* Document excerpt *
────────────────

Governor responds to reopen protesters: We are following CDC guidelines

Illinois Gov. JB Pritzker responded Saturday to the people who are protesting against stay-at-home orders.

"There were people carrying signs with swastikas on them suggesting that they believe in Nazism or they think it's okay to throw the invective at people. What I can tell you for myself is that I have spent decades fighting against bigotry and hatred," Pritzker said. 

A rally on Friday in Chicago attracted about 300 people.

 "These were a few hundred demonstrators. There are millions of poeple who are doing the right thing and protecting each other during this crisis," Pritzker said.

He also noted that many of the protesters were not wearing masks or following proper social distancing guidelines.

"I am hopeful that no one got sick," he said.

He said the state is following CDC guidelines on when and how to reopen.

"The curve has has us increasing the number of hospitalzations and ICU beds filled in our state. It's true even in areas of southern and central Illinois as it is in Chicago," Pritzker said. "I want people to get back to wrok. Trying to find safe industries, save ways for people to get back into their jobs -- these are all things we are trying to weigh in the mix."

He also addressed the many people out and about without masks on Saturday, when the weather was beautiful.

"If everybody goes out and takes a mask with them and puts it on, then you are protecting other people," Pritzker said.

────────────────

* Assigned task *
According to the news report, about how many people attended Friday's rally in Chicago?

* Data extracts *
────────────────

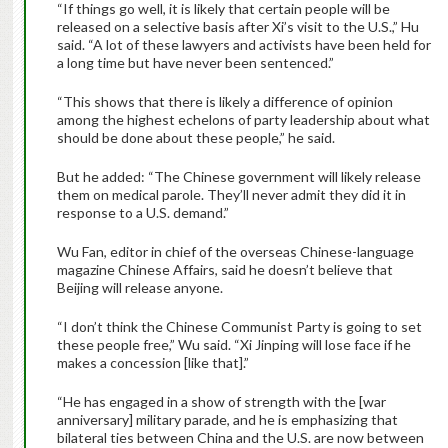
“If things go well, it is likely that certain people will be
released on a selective basis after Xi’s visit to the U.S.,” Hu
said. “A lot of these lawyers and activists have been held for
a long time but have never been sentenced.”
“This shows that there is likely a difference of opinion
among the highest echelons of party leadership about what
should be done about these people,” he said.
But he added: “The Chinese government will likely release
them on medical parole. They’ll never admit they did it in
response to a U.S. demand.”
Wu Fan, editor in chief of the overseas Chinese-language
magazine Chinese Affairs, said he doesn’t believe that
Beijing will release anyone.
“I don’t think the Chinese Communist Party is going to set
these people free,” Wu said. “Xi Jinping will lose face if he
makes a concession [like that].”
“He has engaged in a show of strength with the [war
anniversary] military parade, and he is emphasizing that
bilateral ties between China and the U.S. are now between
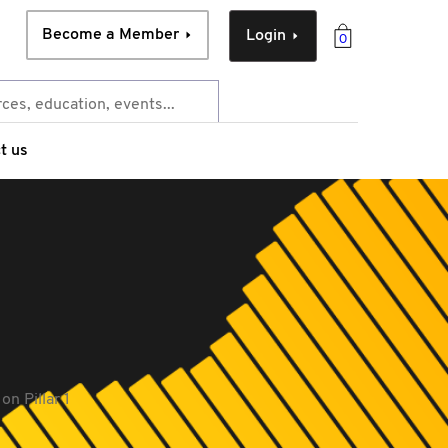
Become a Member
Login
0
t us
n Pillar 1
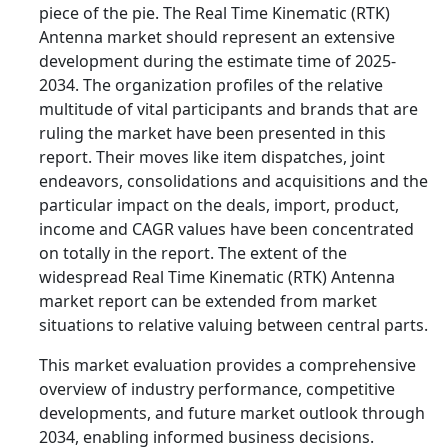
piece of the pie. The Real Time Kinematic (RTK)
Antenna market should represent an extensive
development during the estimate time of 2025-
2034. The organization profiles of the relative
multitude of vital participants and brands that are
ruling the market have been presented in this
report. Their moves like item dispatches, joint
endeavors, consolidations and acquisitions and the
particular impact on the deals, import, product,
income and CAGR values have been concentrated
on totally in the report. The extent of the
widespread Real Time Kinematic (RTK) Antenna
market report can be extended from market
situations to relative valuing between central parts.
This market evaluation provides a comprehensive
overview of industry performance, competitive
developments, and future market outlook through
2034, enabling informed business decisions.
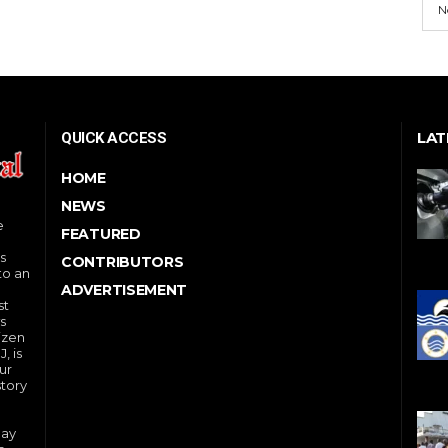
N
LAT
QUICK ACCESS
HOME
NEWS
e
FEATURED
s
CONTRIBUTORS
to an
ADVERTISEMENT
st
s
izen
, is
ur
story
day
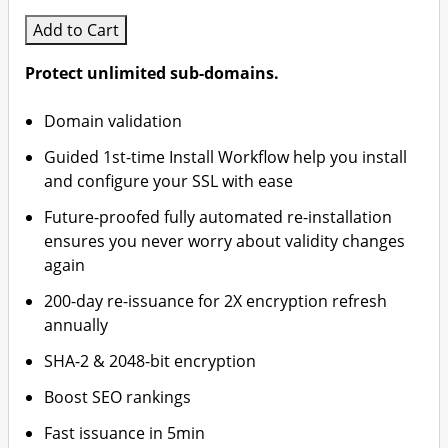
Add to Cart
Protect unlimited sub-domains.
Domain validation
Guided 1st-time Install Workflow help you install
and configure your SSL with ease
Future-proofed fully automated re-installation
ensures you never worry about validity changes
again
200-day re-issuance for 2X encryption refresh
annually
SHA-2 & 2048-bit encryption
Boost SEO rankings
Fast issuance in 5min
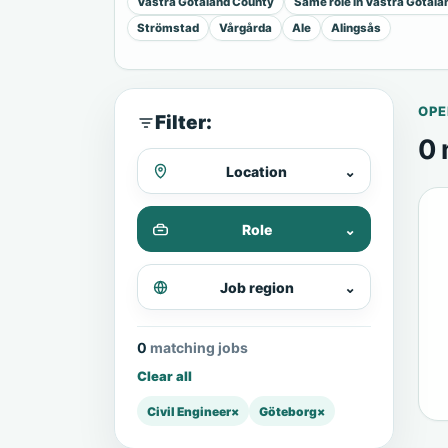
Vastra Gotaland County
Same role in Vastra Gotal
Strömstad
Vårgårda
Ale
Alingsås
OPE
Filter:
0 
Location
⌄
Role
⌄
Job region
⌄
0 matching jobs
Clear all
Civil Engineer
×
Göteborg
×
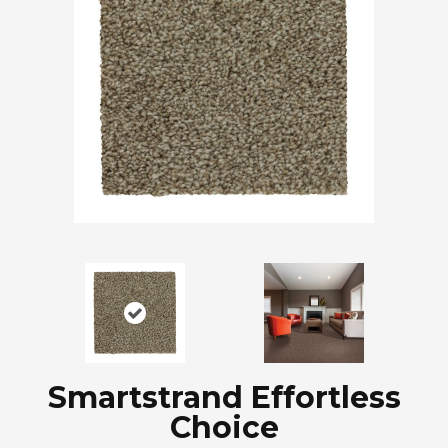
Smartstrand Effortless
Choice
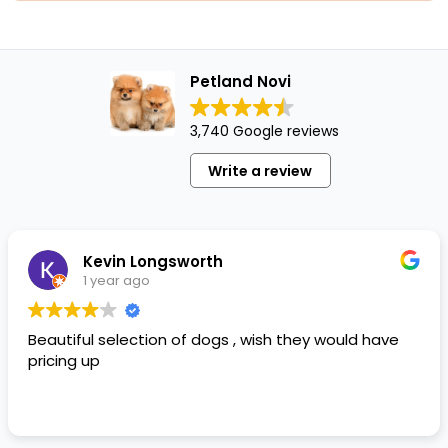
Petland Novi
3,740 Google reviews
Write a review
Kevin Longsworth
1 year ago
Beautiful selection of dogs , wish they would have
pricing up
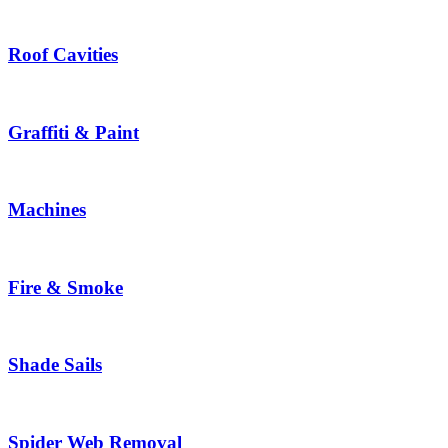
Roof Cavities
Graffiti & Paint
Machines
Fire & Smoke
Shade Sails
Spider Web Removal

────────────────

* Reply to the exercise *
About 300 people attended the rally.